Go through the records and report each line holding the string "sulla".
*** Opening Input data ***
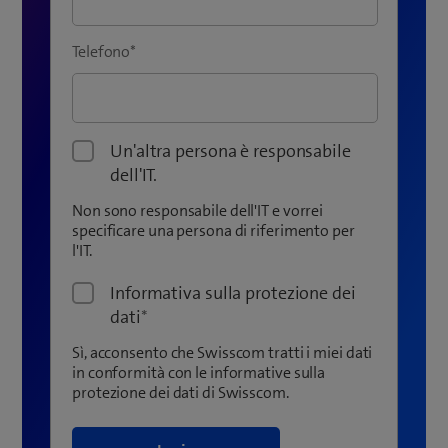
Telefono
*
Un'altra persona è responsabile
dell'IT.
Non sono responsabile dell'IT e vorrei
specificare una persona di riferimento per
l'IT.
Informativa sulla protezione dei
dati
*
Sì, acconsento che Swisscom tratti i miei dati
in conformità con le informative sulla
protezione dei dati di Swisscom.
*** Closing Input data ***
**Output of the exercise**
Informativa sulla protezione dei
in conformità con le informative sulla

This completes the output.